Monday, 2 November 2009

"sorry i couldn't coq it up tonight"

Inspired (sure, we've all been there) by This Morning chef, Phil Vickery, I wanted to make a coq au vin for dinner. He made it look so easy and delicious (whilst being VERY defensive about his method - embarrassed about simplifying things to such an extent that us jobless plebs could understand him...) and having 4 hours to spare of an afternoon, I gave it a go. I used a book called "the french kitchen" for professional guide whilst scrolling through Phil's "quick recap" in my head for comedy value - eg, in most french kitchens they will be able to bring an old coq in....
We only had a whole young chicken so I had to pull my socks up and do some serious butchery like a masterchef: the professionals contestant and joint it into 6 pieces.

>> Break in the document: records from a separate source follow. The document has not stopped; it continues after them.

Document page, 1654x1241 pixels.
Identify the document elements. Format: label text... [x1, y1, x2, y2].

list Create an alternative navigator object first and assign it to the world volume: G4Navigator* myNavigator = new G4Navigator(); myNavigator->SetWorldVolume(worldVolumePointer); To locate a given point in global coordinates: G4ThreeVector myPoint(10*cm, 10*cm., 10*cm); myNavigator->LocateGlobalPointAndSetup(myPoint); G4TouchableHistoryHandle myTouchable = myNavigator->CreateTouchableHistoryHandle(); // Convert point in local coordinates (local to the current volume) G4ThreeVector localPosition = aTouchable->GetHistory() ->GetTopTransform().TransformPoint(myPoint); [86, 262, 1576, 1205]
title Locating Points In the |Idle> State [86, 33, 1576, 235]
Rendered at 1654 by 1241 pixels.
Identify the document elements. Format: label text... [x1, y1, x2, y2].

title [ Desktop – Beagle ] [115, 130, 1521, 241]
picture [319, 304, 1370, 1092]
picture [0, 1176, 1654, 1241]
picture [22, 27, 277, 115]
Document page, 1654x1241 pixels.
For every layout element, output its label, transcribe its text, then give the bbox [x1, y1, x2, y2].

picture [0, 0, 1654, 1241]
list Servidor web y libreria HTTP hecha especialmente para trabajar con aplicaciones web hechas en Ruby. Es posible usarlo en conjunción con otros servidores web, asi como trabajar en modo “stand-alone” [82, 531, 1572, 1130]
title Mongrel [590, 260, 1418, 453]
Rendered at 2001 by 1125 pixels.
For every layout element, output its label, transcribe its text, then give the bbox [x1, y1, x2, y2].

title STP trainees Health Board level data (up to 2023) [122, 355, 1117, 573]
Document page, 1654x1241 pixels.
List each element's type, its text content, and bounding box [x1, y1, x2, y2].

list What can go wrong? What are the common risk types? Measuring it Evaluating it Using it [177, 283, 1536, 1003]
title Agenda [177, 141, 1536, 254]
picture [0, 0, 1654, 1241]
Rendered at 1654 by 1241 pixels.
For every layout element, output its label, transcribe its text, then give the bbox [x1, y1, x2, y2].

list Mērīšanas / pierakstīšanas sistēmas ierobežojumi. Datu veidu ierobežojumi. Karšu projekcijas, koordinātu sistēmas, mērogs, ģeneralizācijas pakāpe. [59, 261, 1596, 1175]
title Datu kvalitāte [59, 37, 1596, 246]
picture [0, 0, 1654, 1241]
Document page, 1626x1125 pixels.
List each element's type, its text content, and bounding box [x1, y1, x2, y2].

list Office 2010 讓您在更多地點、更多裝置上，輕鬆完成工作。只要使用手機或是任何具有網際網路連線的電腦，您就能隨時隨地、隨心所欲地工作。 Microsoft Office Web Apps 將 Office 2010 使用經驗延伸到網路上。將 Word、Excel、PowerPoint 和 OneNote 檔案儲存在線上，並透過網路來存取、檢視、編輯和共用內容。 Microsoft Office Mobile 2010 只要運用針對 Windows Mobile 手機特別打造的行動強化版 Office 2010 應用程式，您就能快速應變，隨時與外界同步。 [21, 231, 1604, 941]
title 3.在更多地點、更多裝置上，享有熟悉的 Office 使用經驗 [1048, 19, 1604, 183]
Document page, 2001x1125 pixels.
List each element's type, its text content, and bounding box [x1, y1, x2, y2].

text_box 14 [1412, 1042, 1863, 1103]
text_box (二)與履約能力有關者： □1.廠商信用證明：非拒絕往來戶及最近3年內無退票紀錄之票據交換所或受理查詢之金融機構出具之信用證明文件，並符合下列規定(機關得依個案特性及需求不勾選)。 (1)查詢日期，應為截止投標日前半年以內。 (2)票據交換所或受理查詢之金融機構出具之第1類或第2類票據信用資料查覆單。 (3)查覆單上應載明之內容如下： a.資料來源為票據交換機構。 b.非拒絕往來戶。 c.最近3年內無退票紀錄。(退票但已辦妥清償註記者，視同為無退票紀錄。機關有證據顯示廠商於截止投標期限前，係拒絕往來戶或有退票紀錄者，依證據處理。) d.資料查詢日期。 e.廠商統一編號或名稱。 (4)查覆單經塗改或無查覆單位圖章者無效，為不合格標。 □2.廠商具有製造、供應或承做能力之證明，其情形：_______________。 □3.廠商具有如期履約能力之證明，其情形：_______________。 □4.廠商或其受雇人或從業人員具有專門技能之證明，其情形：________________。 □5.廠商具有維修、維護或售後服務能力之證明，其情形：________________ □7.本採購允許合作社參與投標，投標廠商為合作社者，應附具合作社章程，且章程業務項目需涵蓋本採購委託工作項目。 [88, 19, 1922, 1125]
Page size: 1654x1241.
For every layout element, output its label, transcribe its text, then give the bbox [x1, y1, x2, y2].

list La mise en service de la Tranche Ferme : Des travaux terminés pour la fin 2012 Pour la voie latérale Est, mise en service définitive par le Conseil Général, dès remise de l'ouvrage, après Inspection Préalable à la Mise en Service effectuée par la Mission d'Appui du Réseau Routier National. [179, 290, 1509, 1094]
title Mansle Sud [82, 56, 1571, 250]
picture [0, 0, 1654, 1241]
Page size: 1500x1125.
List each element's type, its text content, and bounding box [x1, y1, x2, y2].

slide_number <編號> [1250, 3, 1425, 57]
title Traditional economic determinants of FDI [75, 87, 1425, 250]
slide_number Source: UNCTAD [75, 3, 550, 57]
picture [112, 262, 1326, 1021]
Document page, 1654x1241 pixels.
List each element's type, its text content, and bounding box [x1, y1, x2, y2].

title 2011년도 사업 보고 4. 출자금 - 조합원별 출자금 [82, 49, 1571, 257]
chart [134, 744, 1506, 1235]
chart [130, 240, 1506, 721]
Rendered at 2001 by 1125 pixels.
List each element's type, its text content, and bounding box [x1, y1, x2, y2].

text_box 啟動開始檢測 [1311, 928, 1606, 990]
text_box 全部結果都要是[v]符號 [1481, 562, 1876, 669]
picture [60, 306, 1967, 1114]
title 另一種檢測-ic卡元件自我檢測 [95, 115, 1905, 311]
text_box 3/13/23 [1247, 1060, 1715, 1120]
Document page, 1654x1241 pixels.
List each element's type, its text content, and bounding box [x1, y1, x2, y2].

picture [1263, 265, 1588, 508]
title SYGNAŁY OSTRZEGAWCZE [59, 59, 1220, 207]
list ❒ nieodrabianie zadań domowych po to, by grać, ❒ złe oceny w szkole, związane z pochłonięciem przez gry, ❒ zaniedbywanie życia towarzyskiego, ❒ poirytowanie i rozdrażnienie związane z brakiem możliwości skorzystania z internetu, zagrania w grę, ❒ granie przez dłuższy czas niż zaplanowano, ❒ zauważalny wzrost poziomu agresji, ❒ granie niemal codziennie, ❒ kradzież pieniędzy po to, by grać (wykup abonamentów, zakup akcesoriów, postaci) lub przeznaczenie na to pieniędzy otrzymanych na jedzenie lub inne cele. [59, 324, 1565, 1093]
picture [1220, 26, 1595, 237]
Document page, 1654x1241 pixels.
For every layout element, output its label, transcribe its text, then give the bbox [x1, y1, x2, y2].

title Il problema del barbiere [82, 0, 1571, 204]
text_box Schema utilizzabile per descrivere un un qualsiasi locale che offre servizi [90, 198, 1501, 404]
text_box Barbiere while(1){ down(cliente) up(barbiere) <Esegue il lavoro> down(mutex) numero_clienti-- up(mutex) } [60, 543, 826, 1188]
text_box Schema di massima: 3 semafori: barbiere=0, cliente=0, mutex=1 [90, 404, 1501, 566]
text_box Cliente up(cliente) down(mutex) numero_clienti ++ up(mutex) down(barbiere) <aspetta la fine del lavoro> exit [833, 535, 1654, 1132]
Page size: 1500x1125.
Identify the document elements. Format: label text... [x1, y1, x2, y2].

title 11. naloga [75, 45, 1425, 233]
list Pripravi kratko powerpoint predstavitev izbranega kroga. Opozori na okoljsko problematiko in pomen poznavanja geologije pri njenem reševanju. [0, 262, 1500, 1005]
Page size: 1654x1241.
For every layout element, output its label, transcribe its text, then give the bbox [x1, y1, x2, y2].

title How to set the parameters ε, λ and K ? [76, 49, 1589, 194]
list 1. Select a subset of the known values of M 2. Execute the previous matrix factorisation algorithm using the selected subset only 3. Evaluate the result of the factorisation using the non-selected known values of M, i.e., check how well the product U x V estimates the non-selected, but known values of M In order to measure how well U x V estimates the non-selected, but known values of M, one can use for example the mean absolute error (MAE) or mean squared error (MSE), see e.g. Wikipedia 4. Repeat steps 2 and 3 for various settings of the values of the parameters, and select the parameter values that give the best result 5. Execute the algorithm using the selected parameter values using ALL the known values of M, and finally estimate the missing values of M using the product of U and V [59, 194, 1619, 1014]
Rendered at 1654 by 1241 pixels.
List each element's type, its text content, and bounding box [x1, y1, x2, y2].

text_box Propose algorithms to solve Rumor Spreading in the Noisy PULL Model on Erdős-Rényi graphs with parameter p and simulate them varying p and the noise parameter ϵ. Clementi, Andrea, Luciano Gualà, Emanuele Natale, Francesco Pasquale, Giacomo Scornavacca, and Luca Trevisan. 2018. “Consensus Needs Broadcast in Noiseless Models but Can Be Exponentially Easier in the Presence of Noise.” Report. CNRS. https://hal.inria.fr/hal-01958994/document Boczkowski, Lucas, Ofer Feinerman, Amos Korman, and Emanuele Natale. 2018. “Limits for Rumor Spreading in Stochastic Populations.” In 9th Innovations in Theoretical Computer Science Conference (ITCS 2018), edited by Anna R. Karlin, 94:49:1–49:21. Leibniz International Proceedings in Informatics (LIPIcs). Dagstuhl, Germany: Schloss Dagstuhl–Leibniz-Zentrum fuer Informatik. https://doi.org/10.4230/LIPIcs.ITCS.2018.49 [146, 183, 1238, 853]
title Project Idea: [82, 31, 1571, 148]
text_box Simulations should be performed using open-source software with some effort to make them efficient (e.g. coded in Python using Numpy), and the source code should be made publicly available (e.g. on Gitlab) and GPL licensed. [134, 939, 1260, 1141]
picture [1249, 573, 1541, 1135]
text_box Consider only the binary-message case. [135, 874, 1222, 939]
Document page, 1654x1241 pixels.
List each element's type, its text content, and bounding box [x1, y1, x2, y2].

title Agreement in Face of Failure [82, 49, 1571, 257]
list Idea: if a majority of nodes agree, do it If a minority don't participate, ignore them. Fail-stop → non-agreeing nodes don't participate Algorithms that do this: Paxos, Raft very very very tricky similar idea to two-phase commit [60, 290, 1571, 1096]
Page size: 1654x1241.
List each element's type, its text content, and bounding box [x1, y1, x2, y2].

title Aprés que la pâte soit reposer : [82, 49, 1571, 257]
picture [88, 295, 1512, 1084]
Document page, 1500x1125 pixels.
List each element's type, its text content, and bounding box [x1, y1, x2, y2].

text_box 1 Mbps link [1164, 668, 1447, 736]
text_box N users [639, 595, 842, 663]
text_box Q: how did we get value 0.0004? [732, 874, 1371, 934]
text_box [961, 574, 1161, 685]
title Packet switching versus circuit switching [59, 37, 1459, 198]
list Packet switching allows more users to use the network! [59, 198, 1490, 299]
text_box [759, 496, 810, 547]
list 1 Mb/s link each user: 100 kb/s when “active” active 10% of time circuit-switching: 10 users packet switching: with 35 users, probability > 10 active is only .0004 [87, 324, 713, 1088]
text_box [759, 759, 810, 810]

Worryingly, I found this to be pretty much the most fun you can possibly have in a kitchen, and my brother and the dog lurked around behind me like a 2-headed Monica Galetti pointing out that I had raw chicken in my hair and trying to eat it (respectively).
To accompany the coq au vin i made some parsnip mash with two ludicrously huge parsnips that had been sent to us in the post. Despite being by far the simplest part of the menu it was actually delicious, due to the last minute judgement on seasoning by my sister.

Parsnip mash
-Put 2 parsnips peeled and chopped into evenish chunks, on to boil for about 20 minutes or just until they are tender.
- when they are done and drained, mash them up gradually, adding double cream bit by bit and a pinch of salt and bit of grated nutmeg. When the mash has reached a consistency you like, stir through a knob of butter letting its melt slowly in and serve.

When we'd finished eating I recieved the above title in a text from a friend that I'd invited to dinner. awesome.